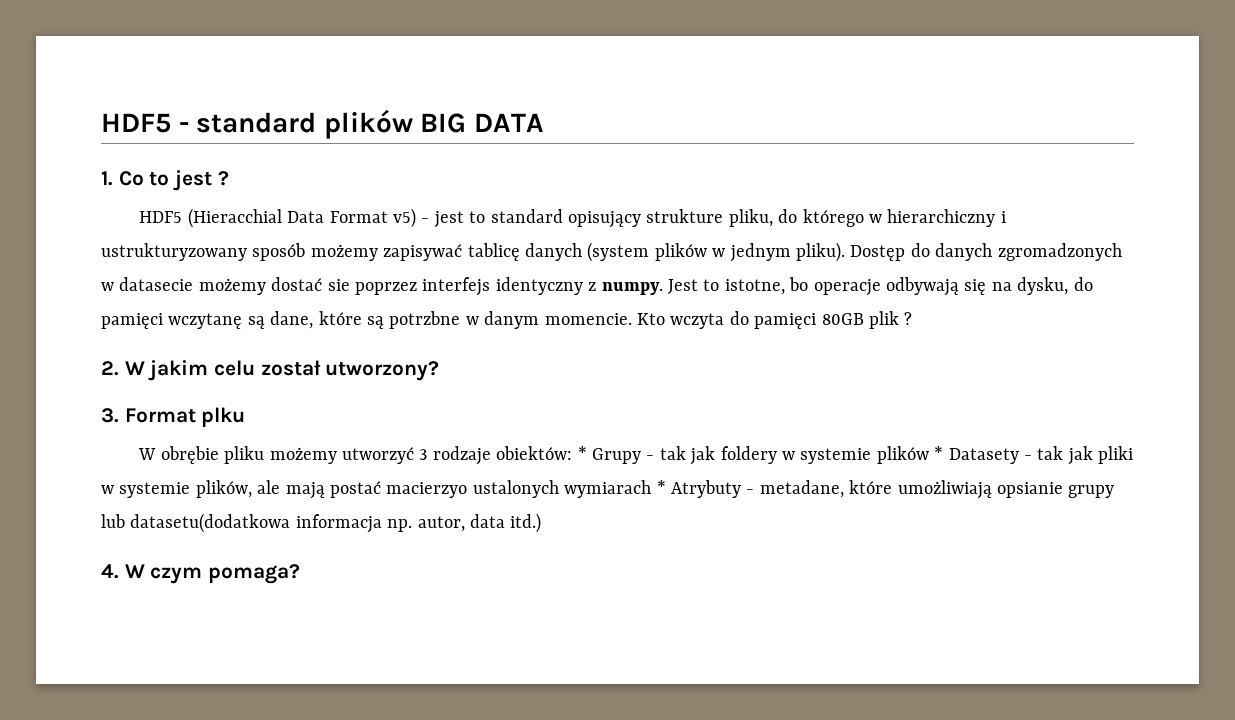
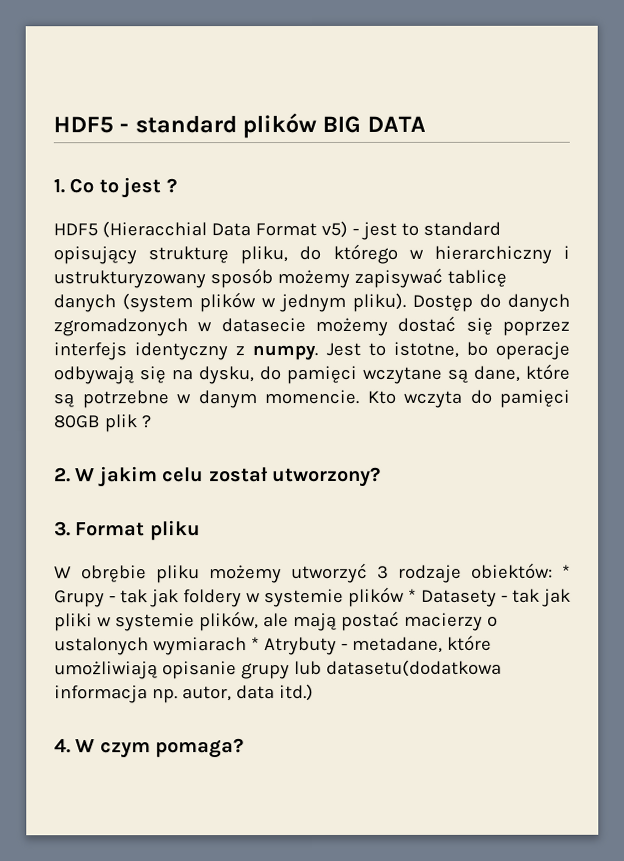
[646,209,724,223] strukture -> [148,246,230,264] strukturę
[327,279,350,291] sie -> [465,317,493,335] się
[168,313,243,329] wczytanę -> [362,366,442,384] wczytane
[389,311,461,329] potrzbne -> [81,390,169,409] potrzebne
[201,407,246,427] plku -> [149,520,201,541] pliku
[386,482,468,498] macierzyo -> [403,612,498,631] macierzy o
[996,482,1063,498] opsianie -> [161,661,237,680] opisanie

REQUIREMENT>
Would you please copy the lines above, from the one holding "[201,407,246,427] plku ->" through the last, and nothing else?

RESULT>
[201,407,246,427] plku -> [149,520,201,541] pliku
[386,482,468,498] macierzyo -> [403,612,498,631] macierzy o
[996,482,1063,498] opsianie -> [161,661,237,680] opisanie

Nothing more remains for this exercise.